Problem to work on: Scan the material that follows. Copy every line containing the word "corners".

Data shown:
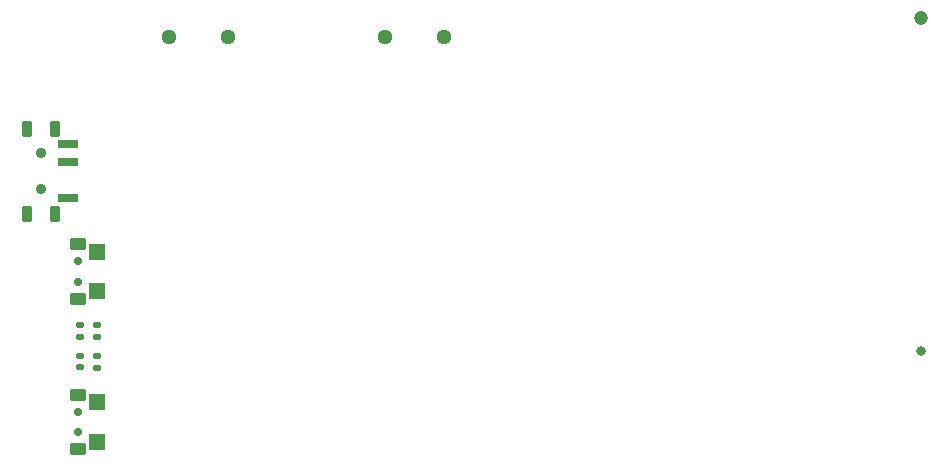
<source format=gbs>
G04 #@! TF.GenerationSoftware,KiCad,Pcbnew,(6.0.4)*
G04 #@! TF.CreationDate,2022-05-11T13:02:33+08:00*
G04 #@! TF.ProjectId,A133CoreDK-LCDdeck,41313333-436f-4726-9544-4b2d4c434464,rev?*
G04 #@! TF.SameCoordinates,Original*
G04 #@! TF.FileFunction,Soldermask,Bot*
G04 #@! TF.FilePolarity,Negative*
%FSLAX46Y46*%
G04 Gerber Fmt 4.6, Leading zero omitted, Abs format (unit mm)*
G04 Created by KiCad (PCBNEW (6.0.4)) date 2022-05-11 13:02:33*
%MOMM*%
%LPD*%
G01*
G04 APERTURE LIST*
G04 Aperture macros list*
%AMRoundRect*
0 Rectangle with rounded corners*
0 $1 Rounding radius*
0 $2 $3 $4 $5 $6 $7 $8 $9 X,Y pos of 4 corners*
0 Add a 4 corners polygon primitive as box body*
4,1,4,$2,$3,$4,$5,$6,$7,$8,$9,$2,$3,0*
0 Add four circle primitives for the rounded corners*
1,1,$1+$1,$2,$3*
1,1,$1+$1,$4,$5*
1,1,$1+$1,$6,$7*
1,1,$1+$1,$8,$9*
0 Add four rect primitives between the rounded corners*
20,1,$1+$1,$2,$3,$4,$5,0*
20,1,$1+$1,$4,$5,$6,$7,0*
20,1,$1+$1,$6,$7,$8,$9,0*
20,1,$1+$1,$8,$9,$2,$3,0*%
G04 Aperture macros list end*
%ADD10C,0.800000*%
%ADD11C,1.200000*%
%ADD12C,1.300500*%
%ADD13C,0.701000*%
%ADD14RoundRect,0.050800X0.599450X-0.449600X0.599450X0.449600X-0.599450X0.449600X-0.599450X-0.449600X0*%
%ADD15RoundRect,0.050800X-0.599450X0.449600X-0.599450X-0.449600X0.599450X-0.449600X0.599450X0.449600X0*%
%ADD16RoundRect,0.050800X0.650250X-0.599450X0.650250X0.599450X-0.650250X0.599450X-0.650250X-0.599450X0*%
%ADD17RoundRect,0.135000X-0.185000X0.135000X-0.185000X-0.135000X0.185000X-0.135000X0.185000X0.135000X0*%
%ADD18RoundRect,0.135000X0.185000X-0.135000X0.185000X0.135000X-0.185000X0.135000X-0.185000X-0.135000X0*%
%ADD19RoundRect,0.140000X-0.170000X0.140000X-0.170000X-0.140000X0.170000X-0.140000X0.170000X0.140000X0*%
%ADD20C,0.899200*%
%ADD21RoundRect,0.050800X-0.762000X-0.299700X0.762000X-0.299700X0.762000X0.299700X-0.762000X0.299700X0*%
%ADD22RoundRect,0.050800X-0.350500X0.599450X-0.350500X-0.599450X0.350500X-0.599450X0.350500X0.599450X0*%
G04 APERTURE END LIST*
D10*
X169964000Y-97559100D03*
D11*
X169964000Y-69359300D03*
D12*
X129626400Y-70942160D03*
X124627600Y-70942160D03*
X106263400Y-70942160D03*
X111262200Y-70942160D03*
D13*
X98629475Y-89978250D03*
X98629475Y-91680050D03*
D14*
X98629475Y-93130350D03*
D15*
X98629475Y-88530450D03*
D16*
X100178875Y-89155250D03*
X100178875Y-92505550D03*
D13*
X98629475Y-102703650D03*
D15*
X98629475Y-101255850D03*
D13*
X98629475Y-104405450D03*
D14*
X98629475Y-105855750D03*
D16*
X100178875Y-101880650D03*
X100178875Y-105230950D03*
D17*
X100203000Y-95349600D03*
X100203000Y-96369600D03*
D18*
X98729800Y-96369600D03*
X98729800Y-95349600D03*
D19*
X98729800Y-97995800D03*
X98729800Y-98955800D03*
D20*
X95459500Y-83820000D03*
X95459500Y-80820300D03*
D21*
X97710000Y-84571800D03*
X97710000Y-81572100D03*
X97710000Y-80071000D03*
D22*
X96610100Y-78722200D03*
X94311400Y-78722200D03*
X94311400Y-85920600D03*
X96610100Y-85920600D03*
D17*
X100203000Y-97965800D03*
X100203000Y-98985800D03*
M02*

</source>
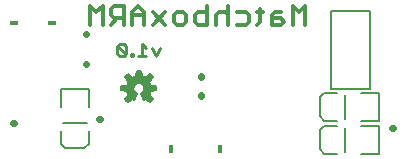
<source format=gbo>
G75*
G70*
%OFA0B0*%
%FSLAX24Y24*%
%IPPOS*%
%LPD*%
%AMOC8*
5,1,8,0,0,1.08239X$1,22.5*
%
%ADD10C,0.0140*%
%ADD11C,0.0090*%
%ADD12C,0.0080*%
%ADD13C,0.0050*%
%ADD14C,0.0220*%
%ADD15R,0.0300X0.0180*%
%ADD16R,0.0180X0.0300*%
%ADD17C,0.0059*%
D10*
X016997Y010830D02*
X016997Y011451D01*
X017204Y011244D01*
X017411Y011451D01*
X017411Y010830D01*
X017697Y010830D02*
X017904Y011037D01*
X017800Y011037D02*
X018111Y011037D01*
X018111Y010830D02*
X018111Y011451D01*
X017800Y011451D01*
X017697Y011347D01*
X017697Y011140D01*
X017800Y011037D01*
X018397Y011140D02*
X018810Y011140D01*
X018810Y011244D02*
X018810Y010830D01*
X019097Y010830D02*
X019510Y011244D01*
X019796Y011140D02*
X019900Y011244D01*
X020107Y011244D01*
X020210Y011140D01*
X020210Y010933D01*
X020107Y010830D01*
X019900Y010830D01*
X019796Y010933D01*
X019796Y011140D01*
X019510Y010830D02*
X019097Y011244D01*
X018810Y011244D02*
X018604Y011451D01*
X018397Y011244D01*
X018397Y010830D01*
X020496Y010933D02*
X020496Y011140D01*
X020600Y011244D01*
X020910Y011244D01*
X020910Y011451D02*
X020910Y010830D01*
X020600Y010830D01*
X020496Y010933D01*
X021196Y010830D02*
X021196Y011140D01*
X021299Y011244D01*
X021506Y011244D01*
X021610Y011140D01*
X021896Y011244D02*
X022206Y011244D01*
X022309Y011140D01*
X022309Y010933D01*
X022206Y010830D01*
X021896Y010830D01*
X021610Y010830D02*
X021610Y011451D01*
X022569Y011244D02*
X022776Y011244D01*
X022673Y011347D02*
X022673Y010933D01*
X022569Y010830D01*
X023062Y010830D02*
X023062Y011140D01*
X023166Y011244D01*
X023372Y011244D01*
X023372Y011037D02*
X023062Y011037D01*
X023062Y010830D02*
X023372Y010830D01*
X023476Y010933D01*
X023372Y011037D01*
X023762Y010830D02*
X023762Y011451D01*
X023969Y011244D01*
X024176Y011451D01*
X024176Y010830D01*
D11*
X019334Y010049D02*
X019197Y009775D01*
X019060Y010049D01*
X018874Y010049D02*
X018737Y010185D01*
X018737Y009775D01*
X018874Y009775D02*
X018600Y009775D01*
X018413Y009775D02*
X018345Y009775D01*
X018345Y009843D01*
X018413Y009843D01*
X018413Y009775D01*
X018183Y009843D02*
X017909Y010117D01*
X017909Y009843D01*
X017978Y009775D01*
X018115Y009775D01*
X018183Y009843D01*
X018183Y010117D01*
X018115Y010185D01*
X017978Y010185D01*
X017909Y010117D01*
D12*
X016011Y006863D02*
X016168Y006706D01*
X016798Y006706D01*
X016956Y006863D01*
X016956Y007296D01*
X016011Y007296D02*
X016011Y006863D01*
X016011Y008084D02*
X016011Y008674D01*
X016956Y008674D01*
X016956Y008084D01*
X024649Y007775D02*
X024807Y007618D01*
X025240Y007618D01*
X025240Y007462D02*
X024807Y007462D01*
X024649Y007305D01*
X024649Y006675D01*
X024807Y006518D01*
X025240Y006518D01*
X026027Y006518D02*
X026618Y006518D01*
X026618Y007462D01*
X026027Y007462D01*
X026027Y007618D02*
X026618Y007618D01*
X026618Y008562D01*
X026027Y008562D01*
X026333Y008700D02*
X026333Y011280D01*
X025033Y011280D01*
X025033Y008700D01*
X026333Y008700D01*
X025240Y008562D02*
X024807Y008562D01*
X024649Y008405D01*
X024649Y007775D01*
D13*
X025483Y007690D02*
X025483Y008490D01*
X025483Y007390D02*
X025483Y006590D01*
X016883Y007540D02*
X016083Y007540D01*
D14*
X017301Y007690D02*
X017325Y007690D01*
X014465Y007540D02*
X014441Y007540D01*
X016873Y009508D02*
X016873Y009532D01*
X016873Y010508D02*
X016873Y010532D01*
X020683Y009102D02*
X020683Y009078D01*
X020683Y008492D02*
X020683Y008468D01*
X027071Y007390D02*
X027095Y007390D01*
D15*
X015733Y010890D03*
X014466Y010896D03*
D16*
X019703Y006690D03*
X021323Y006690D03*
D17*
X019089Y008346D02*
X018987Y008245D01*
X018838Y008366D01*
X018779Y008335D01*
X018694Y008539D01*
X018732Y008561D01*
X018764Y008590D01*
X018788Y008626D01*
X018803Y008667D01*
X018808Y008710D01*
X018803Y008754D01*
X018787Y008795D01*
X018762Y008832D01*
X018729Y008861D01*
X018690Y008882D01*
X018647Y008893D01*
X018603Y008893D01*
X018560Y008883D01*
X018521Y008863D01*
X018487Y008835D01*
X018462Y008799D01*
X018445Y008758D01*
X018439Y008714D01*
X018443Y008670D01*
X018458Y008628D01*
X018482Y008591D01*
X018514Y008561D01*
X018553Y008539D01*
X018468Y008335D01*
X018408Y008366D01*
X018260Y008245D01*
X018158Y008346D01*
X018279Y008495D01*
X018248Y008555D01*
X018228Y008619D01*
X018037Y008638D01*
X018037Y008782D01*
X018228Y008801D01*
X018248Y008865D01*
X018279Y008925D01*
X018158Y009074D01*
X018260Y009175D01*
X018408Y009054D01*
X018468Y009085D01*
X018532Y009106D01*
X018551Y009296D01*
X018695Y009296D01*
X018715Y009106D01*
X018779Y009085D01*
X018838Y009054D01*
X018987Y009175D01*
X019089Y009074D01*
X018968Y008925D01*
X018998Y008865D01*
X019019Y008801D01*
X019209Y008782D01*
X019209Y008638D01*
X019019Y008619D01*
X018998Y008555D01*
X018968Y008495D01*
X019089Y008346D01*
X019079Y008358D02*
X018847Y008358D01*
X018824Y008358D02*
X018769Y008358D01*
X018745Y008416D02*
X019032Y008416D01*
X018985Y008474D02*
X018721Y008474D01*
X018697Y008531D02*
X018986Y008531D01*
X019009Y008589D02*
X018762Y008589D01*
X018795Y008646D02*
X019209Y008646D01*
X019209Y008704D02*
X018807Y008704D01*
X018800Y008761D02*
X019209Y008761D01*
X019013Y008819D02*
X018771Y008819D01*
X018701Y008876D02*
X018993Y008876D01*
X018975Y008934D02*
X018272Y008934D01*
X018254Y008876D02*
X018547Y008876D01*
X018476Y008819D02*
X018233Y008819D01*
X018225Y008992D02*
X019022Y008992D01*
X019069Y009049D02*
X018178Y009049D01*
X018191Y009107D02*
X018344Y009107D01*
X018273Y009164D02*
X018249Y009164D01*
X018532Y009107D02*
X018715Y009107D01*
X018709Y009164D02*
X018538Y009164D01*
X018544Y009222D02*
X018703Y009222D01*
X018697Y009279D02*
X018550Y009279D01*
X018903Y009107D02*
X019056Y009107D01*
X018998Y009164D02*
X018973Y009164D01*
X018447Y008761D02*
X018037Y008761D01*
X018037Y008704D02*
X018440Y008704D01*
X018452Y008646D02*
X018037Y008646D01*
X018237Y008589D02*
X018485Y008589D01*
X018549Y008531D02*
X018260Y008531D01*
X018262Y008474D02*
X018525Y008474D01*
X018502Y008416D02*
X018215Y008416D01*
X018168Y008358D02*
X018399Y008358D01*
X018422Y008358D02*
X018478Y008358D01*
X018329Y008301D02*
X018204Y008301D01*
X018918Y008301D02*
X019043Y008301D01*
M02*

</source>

Exercise output:
0 Rectangle with rounded corners*
0 $2 $3 $4 $5 $6 $7 $8 $9 X,Y pos of 4 corners*
0 Add a 4 corners polygon primitive as box body*
0 Add four circle primitives for the rounded corners*
0 Add four rect primitives between the rounded corners*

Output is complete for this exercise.